If the heart attack is related to a work-related incident, you must report it. Your local OSHA Area Office director will decide whether or not to investigate the incident.

Do I have to report an in-patient hospitalization that involves only observation or diagnostic testing?
No. You must only report in-patient hospitalization that involves care or treatment. 

OSHA guidance on who must keep OSHA records and who is exempt includes:

The new rule establishes an updated list of industries that are partially exempt from the requirement to routinely keep OSHA injury and illness records.
The updated list of industries is based on the North American Industry Classification System (NAICS) and injury and illness data from the Bureau of Labor Statistics (BLS) from 2007, 2008, and 2009.

Note: If your company has ten or fewer employees - regardless of the NAICS code - you are partially exempt from routinely keeping injury and illness records.

What does it mean to be partially exempt from keeping OSHA injury and illness records?
If your establishment is in a NAICS industry that is included in the new list, you will not have to keep OSHA injury and illness records unless you are asked to do so in writing. However, if a fatality, in-patient hospitalization, amputation, or loss of an eye occurs at your establishment due to a work-related incident, you will still be required to report the event to OSHA, per 29 CFR 1904.39.

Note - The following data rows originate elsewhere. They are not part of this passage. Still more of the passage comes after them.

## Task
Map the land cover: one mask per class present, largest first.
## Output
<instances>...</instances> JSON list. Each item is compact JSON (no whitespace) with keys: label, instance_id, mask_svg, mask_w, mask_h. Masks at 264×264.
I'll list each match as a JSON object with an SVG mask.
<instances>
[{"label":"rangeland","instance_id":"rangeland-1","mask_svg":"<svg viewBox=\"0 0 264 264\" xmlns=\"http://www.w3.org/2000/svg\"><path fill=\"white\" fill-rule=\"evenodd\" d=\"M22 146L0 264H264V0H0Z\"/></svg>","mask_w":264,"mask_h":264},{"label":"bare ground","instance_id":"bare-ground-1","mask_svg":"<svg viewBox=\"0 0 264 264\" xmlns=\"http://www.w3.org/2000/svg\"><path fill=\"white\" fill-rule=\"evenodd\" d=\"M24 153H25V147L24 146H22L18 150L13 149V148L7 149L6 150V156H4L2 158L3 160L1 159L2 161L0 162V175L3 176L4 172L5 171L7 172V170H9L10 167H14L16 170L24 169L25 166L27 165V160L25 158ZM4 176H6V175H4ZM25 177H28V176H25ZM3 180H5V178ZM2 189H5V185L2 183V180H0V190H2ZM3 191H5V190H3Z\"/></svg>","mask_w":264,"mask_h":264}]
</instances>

Is the partial industry classification exemption based on the industry classification of my entire company or on the classification of individual business establishments operated by my company?
The partial industry classification exemption applies to individual business establishments. If your company has several establishments that perform different business activities, some of your company's establishments may be required to keep records, while others may be partially exempt.

My establishment is in an OSHA State Plan. Do these changes apply to me?
Yes, these changes apply to you. However, depending on which State Plan your establishment is in, the new requirements may go into effect on January 1, 2016, instead of January 1, 2015. Also, some State Plans do not have partial exemptions for low-hazard industries.  Consult with your individual State Plan office for more information.

My establishment no longer has to keep OSHA records. Do I still have to keep the old records and update the old Logs for five calendar years?

No. If you are newly exempt from routinely keeping OSHA records, you no longer have to keep the old records, and you no longer have to update the old Logs.